The File Identifier is documented on p847:

"File identifiers are defined by the optional ID entry in a PDF file’s trailer
dictionary (see Section 3.4.4, “File Trailer”; see also implementation note 162
in Appendix H). The value of this entry is an array of two byte strings."

So it seems from this that an ID which is hexadecimal encoded would actually be
*incorrect*.

>So some programs expect the bytestring, even when the file is not encrypted.
>The problem is in a signature-server, which is used to sign the pdf. There is
>no problem with viewers, like Acrobat Reader.

Its not clear to me what the problem is, you seem to be saying that an
application doesn't like these strings unless they are hex encoded, which seems
to be incorrect. You also seem to infer that the strings are hex encoded when
the file is Encrypted, but not otherwise.

I'm doubtful this is the case, I suspect that a stream or other content object,
when encrypted, might be hex encoded and that object contains an array of
strings which are not hex-encoded when decrypted. When not encrypted the array
is an array of byte strings, as expected.

Currently it seem to me that the application complaining about the ID is
incorrect, but without examples it is very difficult to be sure. Note that
Acrobat Preflight, amongst other tools, is known to happily validate GS output
as PDF/X conforming.

Note that the presence or absence of encryption does not affect whether the
strings are byte strings or not, they are *always* byte strings. The presence of
encryption simply means that these strings are mandatory, not optional.


If you still believe there is a problem please attach some examples which will
allow us to reproduce your problem. We will need an example input file (or
files) and example command line specifications.

Comment 2 Gerhard Wanderer 2009-10-15 09:16:59 UTC

Thank you for your fast reply.

I now think, it's not a bug nor a wheak interpretation of the spec in 
ghostscript.

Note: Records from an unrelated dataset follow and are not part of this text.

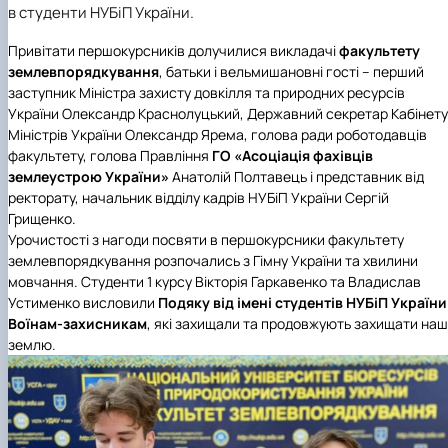
в студенти НУБіП України.
Іноземні мови
Їдальні та буфети
Центр вивчення мов
Психологічна підтримка
Біоетична комісія
Рада молодих вчених
Методичні рекомендації, пам'ятки
ЦКНО «Агропромисловий комплекс, лісове і
Доступ до публічної інформації
Наглядова рада
Історія університету
Працевлаштування
Студентські квитки
Інклюзивне середовище
Наукові видання
садово-паркове господарство, ветеринарна
Наукові школи
Форми документів
Державні закупівлі
Рада роботодавців
Видатні випускники та працівники
Привітати першокурсників долучилися викладачі
факультету
Наука для бізнесу
медицина»
Стартап школа НУБіП України
Патентно-ліцензійна діяльність
Досліднику та автору
Офіційна символіка
Благодійний фонд «Голосіївська ініціатива
Звіт ректора
землевпорядкування
, батьки і вельмишановні гості – перший
Обладнання НУБіП України
Звіт про проведення НТЗ
Каталог наукових послуг
Антикорупційні заходи
2020»
Пам'яті захисників України
заступник
Міністра захисту довкілля та природних ресурсів
Наукові журнали НУБіП України
«SEB-2024»
Гендерна радниця
Почесні доктори і професори НУБіП України
Уповноважена особа з питань запобігання 
України
Олександр Краснолуцький, Державний секретар
Кабінету
Наукові журнали НУБіП України (English)
«SEB-2025»
Контактна інформація
виявлення корупції
Пресслужба
Міністрів України
Олександр Ярема, голова ради роботодавців
Пам'ятка про проведення науково-технічни
Університетський кур'єр
Положення про антикорупційного
факультету, голова Правління
ГО «Асоціація фахівців
заходів
уповноваженого НУБіП України
Вибори ректора
землеустрою України»
Анатолій Полтавець і представник від
Порядок планування та організації
Програма розвитку університету «Голосіївсь
Національні нормативно-правові акти
ректорату, начальник відділу кадрів НУБіП України Сергій
проведення НТЗ
ініціатива – 2025»
Нормативно-правові акти НУБіП України
Грищенко.
Результати науково-технічних заходів
Інформаційні ресурси НАЗК
Урочистості з нагоди посвяти в першокурсники
факультету
Монографії
Методичні роз’яснення НАЗК
землевпорядкування
розпочались з Гімну України та хвилини
Антикорупційні заходи
мовчання. Студенти 1 курсу Вікторія Гаркавенко та Владислав
Устименко висловили
Подяку від імені студентів НУБіП України
Воїнам-захисникам
, які захищали та продовжують захищати наш
землю.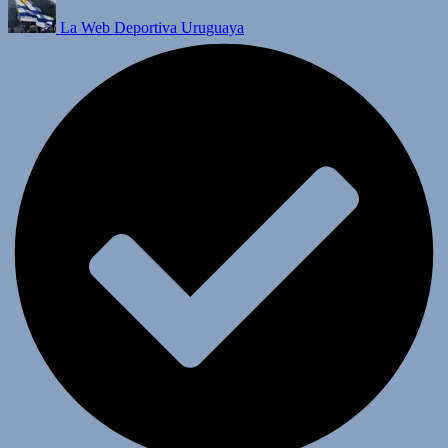
La Web Deportiva Uruguaya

In the few sentences of the excerpt of the spec, that I got, there
is no statment, that the string has to be written in a hexadecimal representation. 

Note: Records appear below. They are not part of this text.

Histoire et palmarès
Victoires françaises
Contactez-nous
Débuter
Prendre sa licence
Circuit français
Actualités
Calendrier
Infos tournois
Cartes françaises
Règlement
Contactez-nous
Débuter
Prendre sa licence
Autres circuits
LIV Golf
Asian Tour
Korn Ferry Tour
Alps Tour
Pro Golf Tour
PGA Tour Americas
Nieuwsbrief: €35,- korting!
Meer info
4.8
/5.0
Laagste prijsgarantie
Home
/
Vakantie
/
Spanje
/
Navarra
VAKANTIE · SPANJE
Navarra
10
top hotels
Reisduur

I was missleaded by 'direct object', but that has nothing to do with the kind 
of the string output.

Sincerely yours

> That is not a 'byte string' as defined in the PDF Reference, that is a
> Hexadecimal string. I don't have a copy of the ISO spec, so I'm working
> from the PDF Reference 1.7, quotes are from that document.
>
The word 'bytestring' was my naming for hexadecimal encoded sting, sorry for 
the confusion.

In the case, where the pdf is not accepted, the created trailer looks like 

trailer
<< /Size 19 /Root 1 0 R /Info 2 0 R
/ID [([\246\347;J\243RU~\375Nw,B`c)([\246\347;J\243RU~\375Nw,B`c)]
>> >>
startxref
28887
%%EOF

When it is accepted, it looks like this:
trailer
<< /Size 40 /Root 1 0 R /Info 2 0 R
/ID [<BEBD81F87396DC4BB86CF445CA694474><BEBD81F87396DC4BB86CF445CA694474>]
>>
startxref
492248
%%EOF

Comment 3 Ken Sharp 2009-10-16 00:41:40 UTC

OK when encrypted all strings and streams in the PDF file (but not other objects
such as integers and booleans) are encrypted.

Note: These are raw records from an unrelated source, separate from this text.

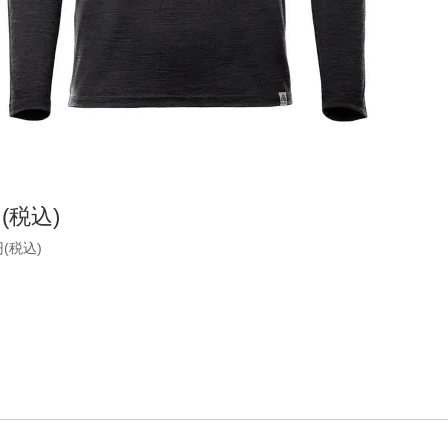
円(税込)
円(税込)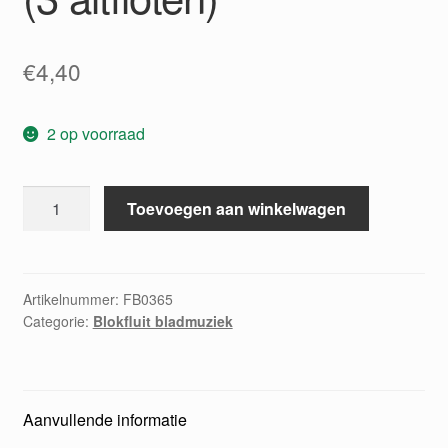
€
4,40
2 op voorraad
Tanzerische
Toevoegen aan winkelwagen
suite
in
a
(3
Artikelnummer:
FB0365
Categorie:
Blokfluit bladmuziek
altfloten)
aantal
Aanvullende informatie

What you have is an unencrypted dictionary, with an unencrypted array, which
contains encrypted strings. 

The spec doesn't actually explicitly say so (unless the ISO spec says something
different) but the encryption in effect trumps the byte string requirement. This
is because decryption must take place before any other use of the string. So
after the strings have been unencrypted they will in fact be binary strings
again, and therefore acceptable as File IDs.